`env_checker` to use exact data_equivilance #953

Kallinteris-Andreas · 2024-03-07T09:23:28Z

Description

fixes #927

Type of change

Please delete options that are not relevant.

Documentation only change (no code changed)
Bug fix (non-breaking change which fixes an issue)
New feature (non-breaking change which adds functionality)
Breaking change (fix or feature that would cause existing functionality to not work as expected)
This change requires a documentation update

Screenshots

Please attach before and after screenshots of the change if applicable.

Checklist:

I have run the pre-commit checks with pre-commit run --all-files (see CONTRIBUTING.md instructions to set it up)
I have commented my code, particularly in hard-to-understand areas
I have made corresponding changes to the documentation
My changes generate no new warnings
I have added tests that prove my fix is effective or that my feature works
New and existing unit tests pass locally with my changes

pseudo-rnd-thoughts

Like @RedTachyon said, there are cases where floating point makes exact a very difficult standard for projects to require.
I would prefer to reduce the allclose atol or rtol values than change to allequal

Kallinteris-Andreas · 2024-03-08T05:12:30Z

As I previously said, the operations in check_env performed in deterministic order, so there is no concern of FP arithmetic ordering errors

While it is true that for example that:
a + b == b + a is not always true

a + b == a + b is always true

RedTachyon · 2024-03-08T10:12:50Z

Nitpick:

(yes, this uses nan's - although those would also fail approximate equality tests)
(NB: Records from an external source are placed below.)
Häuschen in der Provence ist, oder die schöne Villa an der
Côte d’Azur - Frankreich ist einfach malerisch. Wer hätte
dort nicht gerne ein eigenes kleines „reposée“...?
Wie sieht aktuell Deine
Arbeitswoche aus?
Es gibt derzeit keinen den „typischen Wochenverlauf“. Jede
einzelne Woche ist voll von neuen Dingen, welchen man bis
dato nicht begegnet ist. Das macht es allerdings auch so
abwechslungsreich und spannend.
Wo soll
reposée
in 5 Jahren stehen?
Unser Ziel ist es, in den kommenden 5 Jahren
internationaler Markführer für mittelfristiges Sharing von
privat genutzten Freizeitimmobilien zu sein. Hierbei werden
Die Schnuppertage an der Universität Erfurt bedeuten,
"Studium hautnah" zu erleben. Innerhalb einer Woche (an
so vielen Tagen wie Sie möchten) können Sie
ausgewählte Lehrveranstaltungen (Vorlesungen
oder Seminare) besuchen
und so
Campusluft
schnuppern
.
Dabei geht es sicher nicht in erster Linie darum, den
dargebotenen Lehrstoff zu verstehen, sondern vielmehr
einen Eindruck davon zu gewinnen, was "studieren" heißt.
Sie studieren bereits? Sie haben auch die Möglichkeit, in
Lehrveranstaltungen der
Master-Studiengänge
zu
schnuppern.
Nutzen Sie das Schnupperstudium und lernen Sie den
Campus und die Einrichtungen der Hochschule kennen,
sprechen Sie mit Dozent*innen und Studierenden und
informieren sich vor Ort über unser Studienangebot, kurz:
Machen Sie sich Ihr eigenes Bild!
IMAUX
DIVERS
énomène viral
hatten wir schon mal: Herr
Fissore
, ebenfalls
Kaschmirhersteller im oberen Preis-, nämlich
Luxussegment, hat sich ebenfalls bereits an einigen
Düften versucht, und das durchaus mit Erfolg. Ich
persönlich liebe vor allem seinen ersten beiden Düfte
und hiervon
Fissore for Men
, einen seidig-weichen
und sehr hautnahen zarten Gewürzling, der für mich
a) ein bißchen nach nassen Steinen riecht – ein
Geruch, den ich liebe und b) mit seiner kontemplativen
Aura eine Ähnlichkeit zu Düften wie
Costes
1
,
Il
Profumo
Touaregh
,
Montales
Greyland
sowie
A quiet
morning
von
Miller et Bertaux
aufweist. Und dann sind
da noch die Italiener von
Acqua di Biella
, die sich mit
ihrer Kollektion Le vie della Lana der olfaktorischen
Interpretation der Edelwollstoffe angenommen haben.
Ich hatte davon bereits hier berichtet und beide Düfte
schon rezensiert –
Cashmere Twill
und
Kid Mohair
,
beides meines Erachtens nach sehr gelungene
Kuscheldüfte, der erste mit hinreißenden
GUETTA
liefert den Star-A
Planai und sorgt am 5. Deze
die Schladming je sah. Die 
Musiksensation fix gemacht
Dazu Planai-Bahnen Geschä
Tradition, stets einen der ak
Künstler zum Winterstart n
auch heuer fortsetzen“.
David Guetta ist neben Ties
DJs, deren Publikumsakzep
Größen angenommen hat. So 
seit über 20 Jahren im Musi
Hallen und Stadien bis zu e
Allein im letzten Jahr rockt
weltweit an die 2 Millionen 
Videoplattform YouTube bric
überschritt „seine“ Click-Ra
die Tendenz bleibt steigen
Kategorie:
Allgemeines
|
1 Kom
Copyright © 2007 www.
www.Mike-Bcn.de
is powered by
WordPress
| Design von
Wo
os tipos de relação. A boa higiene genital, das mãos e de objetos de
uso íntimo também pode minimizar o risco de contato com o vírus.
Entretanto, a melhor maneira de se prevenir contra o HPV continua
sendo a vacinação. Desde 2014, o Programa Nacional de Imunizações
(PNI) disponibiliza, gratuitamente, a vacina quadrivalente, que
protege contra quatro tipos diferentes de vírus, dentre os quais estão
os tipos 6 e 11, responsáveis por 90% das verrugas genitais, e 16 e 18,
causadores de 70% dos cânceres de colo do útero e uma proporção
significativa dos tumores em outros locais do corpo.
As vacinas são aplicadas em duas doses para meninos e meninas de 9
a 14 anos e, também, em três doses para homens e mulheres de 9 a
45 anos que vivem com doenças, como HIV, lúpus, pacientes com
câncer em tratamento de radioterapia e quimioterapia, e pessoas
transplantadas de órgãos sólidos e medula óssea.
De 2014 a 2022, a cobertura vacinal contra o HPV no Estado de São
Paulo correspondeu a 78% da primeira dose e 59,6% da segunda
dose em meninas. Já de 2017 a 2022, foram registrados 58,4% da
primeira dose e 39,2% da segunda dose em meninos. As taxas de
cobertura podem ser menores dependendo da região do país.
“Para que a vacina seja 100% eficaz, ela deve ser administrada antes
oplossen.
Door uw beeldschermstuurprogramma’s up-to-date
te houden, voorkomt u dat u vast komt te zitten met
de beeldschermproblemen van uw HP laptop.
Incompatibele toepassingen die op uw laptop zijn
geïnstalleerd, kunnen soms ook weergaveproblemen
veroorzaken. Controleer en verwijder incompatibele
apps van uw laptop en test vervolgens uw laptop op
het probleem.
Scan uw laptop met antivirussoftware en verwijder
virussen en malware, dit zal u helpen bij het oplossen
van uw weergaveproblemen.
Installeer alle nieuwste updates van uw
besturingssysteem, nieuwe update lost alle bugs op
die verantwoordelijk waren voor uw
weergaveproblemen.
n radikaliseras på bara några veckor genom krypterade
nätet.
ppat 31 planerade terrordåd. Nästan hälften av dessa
RedTachyon · 2024-03-08T10:17:14Z

Can't we do like a two-tiered check? If they're not allclose, then throw an error because that's a big issue (like what happens now). If it is allclose but isn't ==, then raise a warning.
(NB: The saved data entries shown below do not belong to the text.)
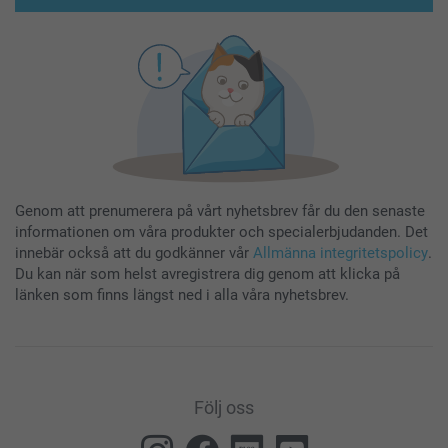
Genom att prenumerera på vårt nyhetsbrev får du den senaste
informationen om våra produkter och specialerbjudanden. Det
innebär också att du godkänner vår
Allmänna integritetspolicy
.
Du kan när som helst avregistrera dig genom att klicka på
länken som finns längst ned i alla våra nyhetsbrev.
Följ oss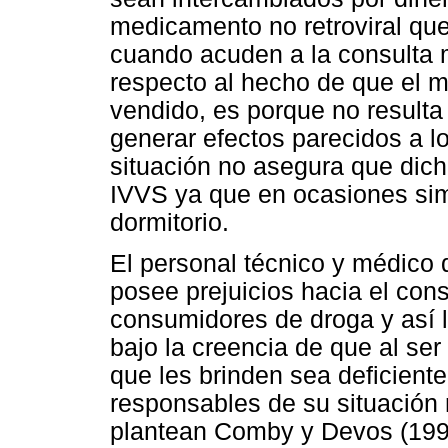
medicamento no retroviral que
cuando acuden a la consulta m
respecto al hecho de que el m
vendido, es porque no resulta 
generar efectos parecidos a l
situación no asegura que dic
IVVS ya que en ocasiones simp
dormitorio.
El personal técnico y médico 
posee prejuicios hacia el co
consumidores de droga y así 
bajo la creencia de que al ser
que les brinden sea deficient
responsables de su situación 
plantean Comby y Devos (1996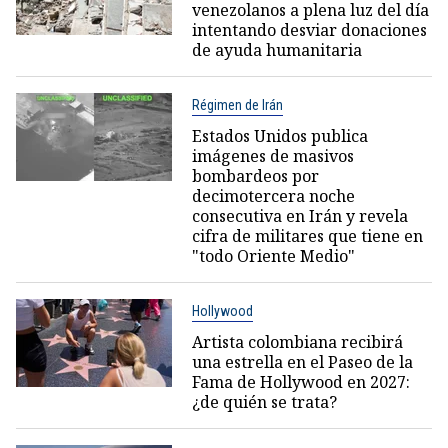
venezolanos a plena luz del día
intentando desviar donaciones
de ayuda humanitaria
Régimen de Irán
Estados Unidos publica
imágenes de masivos
bombardeos por
decimotercera noche
consecutiva en Irán y revela
cifra de militares que tiene en
"todo Oriente Medio"
Hollywood
Artista colombiana recibirá
una estrella en el Paseo de la
Fama de Hollywood en 2027:
¿de quién se trata?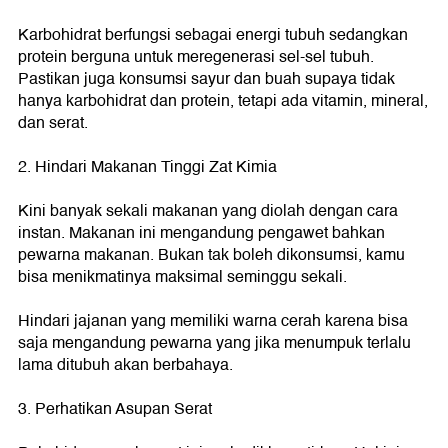
Karbohidrat berfungsi sebagai energi tubuh sedangkan
protein berguna untuk meregenerasi sel-sel tubuh.
Pastikan juga konsumsi sayur dan buah supaya tidak
hanya karbohidrat dan protein, tetapi ada vitamin, mineral,
dan serat.
2. Hindari Makanan Tinggi Zat Kimia
Kini banyak sekali makanan yang diolah dengan cara
instan. Makanan ini mengandung pengawet bahkan
pewarna makanan. Bukan tak boleh dikonsumsi, kamu
bisa menikmatinya maksimal seminggu sekali.
Hindari jajanan yang memiliki warna cerah karena bisa
saja mengandung pewarna yang jika menumpuk terlalu
lama ditubuh akan berbahaya.
3. Perhatikan Asupan Serat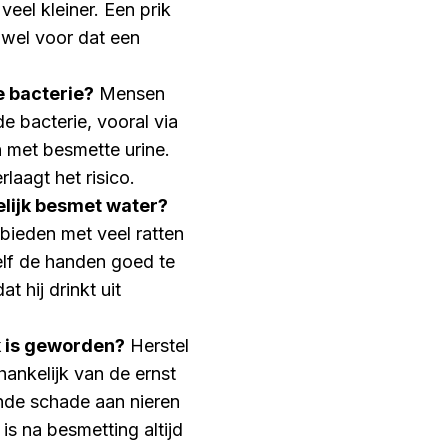
eel kleiner. Een prik
 wel voor dat een
 bacterie?
Mensen
e bacterie, vooral via
n met besmette urine.
aagt het risico.
elijk besmet water?
bieden met veel ratten
elf de handen goed te
 hij drinkt uit
k is geworden?
Herstel
hankelijk van de ernst
nde schade aan nieren
 is na besmetting altijd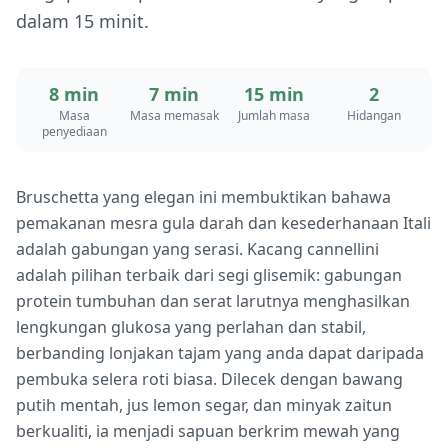
dalam 15 minit.
8 min
7 min
15 min
2
Masa
Masa memasak
Jumlah masa
Hidangan
penyediaan
Bruschetta yang elegan ini membuktikan bahawa
pemakanan mesra gula darah dan kesederhanaan Itali
adalah gabungan yang serasi. Kacang cannellini
adalah pilihan terbaik dari segi glisemik: gabungan
protein tumbuhan dan serat larutnya menghasilkan
lengkungan glukosa yang perlahan dan stabil,
berbanding lonjakan tajam yang anda dapat daripada
pembuka selera roti biasa. Dilecek dengan bawang
putih mentah, jus lemon segar, dan minyak zaitun
berkualiti, ia menjadi sapuan berkrim mewah yang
Alternatively, maybe we can just add a switch in check_env controlling how strict the equality checks are.

pseudo-rnd-thoughts · 2024-03-08T11:19:48Z

I agree with @RedTachyon on the two-tier testing

Kallinteris-Andreas · 2024-03-08T13:32:38Z

I'm sorry, I do not understand the benefit of a two-tier testing System. All deterministic environments. Should fail if they cannot pass allequal

note: NaN It is already tested before the determinism checks.

pseudo-rnd-thoughts · 2024-03-11T11:36:31Z

From my perspective, we can take the check_env function in two directions.
The first is a general testing function for most environments that will generally test possible values but not provide a guarantee. To test determinism, we only test the first reset and step values, ignoring any roll out, meaning that in many ways the function is not that strict.

The second is a comprehensive testing tool that covers everything about the function.

In my opinion, we should test the essential core elements of the API comprehensively, while the non-essential elements (i.e., determinism) should be more lacks. Particularly for determinism that is very difficult to guarantee for some environment with external simulators, etc and as Gymnasium is a general API we should try to find a middle ground on this.

Therefore, a two-tier equivalence system could help provide a middle ground to purely alert users if strict equivalence doesn't hold but not failure that would prevent the rest of the testing suite to complete.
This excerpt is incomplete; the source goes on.